WHAT THE EXERCISE ASKS => Quote the records that follow in full and exactly; leave out the pictures.

DATASET EXCERPTS =>
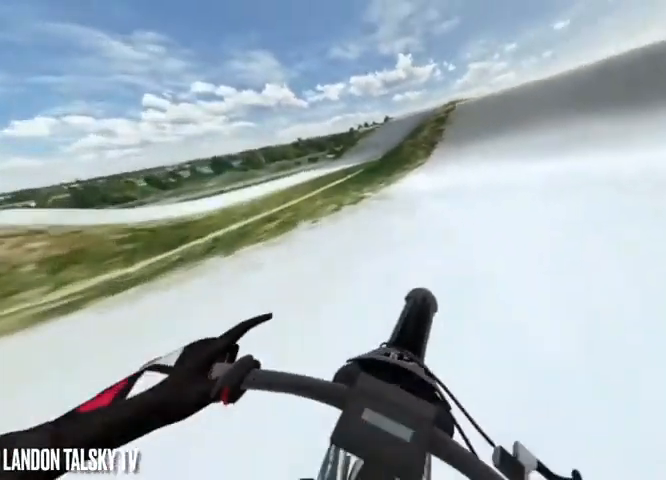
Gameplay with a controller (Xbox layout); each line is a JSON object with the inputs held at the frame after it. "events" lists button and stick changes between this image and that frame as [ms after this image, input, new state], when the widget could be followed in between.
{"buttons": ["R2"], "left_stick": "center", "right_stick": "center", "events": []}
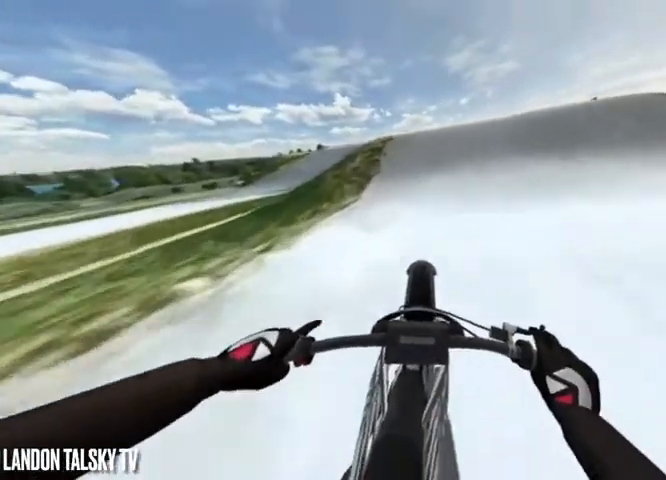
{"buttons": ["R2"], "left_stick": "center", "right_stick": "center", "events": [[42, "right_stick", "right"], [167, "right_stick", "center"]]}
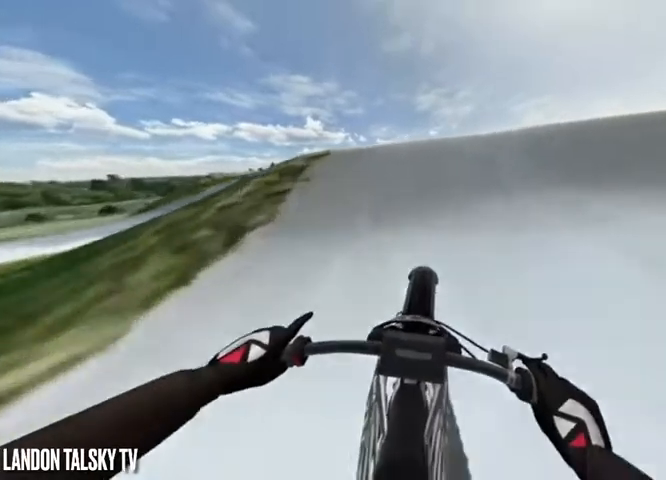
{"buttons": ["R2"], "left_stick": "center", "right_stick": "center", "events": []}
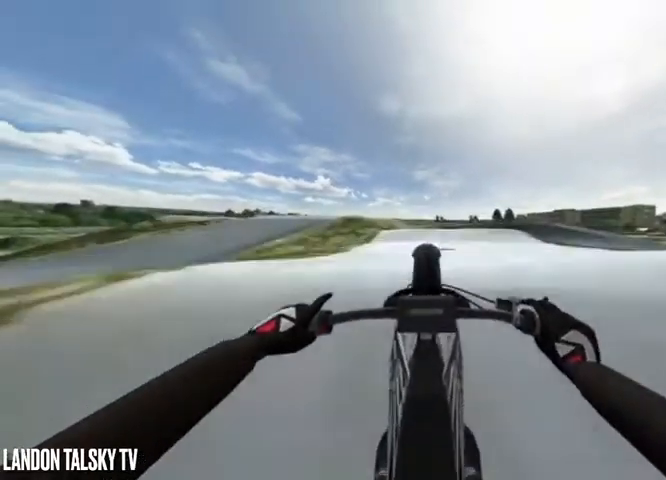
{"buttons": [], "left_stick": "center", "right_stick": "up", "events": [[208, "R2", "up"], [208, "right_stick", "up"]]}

ANSWER AREA =>
Gameplay with a controller (Xbox layout); each line is a JSON object with the inputs held at the frame after it. "events" lists button and stick changes between this image and that frame as [ms after this image, input, new state], when the widget could be followed in between.
{"buttons": ["R2"], "left_stick": "center", "right_stick": "center", "events": []}
{"buttons": ["R2"], "left_stick": "center", "right_stick": "center", "events": [[42, "right_stick", "right"], [167, "right_stick", "center"]]}
{"buttons": ["R2"], "left_stick": "center", "right_stick": "center", "events": []}
{"buttons": [], "left_stick": "center", "right_stick": "up", "events": [[208, "R2", "up"], [208, "right_stick", "up"]]}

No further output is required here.